Bengaluru: Online fashion retailer Jabong reported only a 14% increase in revenue to €32.6 million in the March quarter as lower discounts curbed demand, the latest in a series of quarters of weak growth at the company that is fighting to survive.
Sales growth of 14% is considered to be poor by the standards of online retailers, which are used to seeing increases of anywhere between 80% and 200% every year. For instance, Jabong rival, Myntra, is expecting gross sales, excluding discounts, to increase by 90% to Rs.5,000 crore this year, Mint reported on Monday.
Jabong’s adjusted Ebitda (earnings before interest, taxes, depreciation and amortization) loss for the same quarter narrowed to €11.9 million from €16.3 million in the year-ago period.

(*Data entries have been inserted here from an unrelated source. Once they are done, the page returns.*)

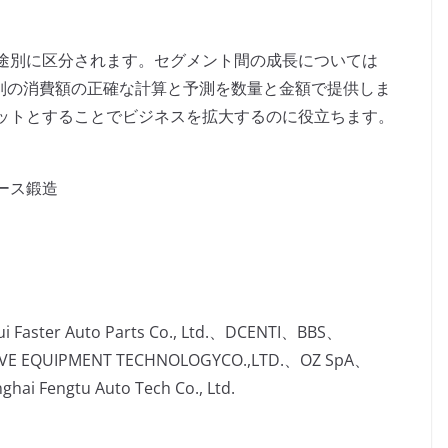
途別に区分されます。セグメント間の成長については
用途別の消費額の正確な計算と予測を数量と金額で提供しま
ットとすることでビジネスを拡大するのに役立ちます。
ース鍛造
 Faster Auto Parts Co., Ltd.、DCENTI、BBS、
VE EQUIPMENT TECHNOLOGYCO.,LTD.、OZ SpA、
i Fengtu Auto Tech Co., Ltd.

Jabong’s valuation has slumped over the past year because of an exodus of the company’s senior management, slowdown in funding and strong competition from Flipkart-Myntra and Amazon India.
In September 2014, Jabong was merged with four other international online fashion businesses by Germany’s Internet investment group Rocket Internet and Swedish investment bank Kinnevik to create a company called Global Fashion Group (GFG) that was worth €2.7 billion (around Rs.21,600 crore) then. In April, GFG said it is now valued at just $1.13 billion (€1 billion), implying that Jabong’s worth has slid from the previously disclosed €388 million at the end of 2013.
Jabong was worth €388 million in December 2013, and it was one of the most valuable companies owned by Rocket Internet. Rocket Internet, which has large stakes in more than 60 e-commerce firms across Africa, Asia and Latin America, went public in Germany at a valuation of more than $8 billion in October 2014.
Late last year, to turn around its business, Jabong hired a new senior management team including a new CEO, Sanjeev Mohanty, from Benetton India.
Around the same time, Jabong hired investment bank Avendus in a bid to attract independent capital from private equity partners or strategic investors, Mint reported on 3 May. But the company is nowhere near a turnaround and it has been struggling to attract a buyer or raise money, Mint reported then.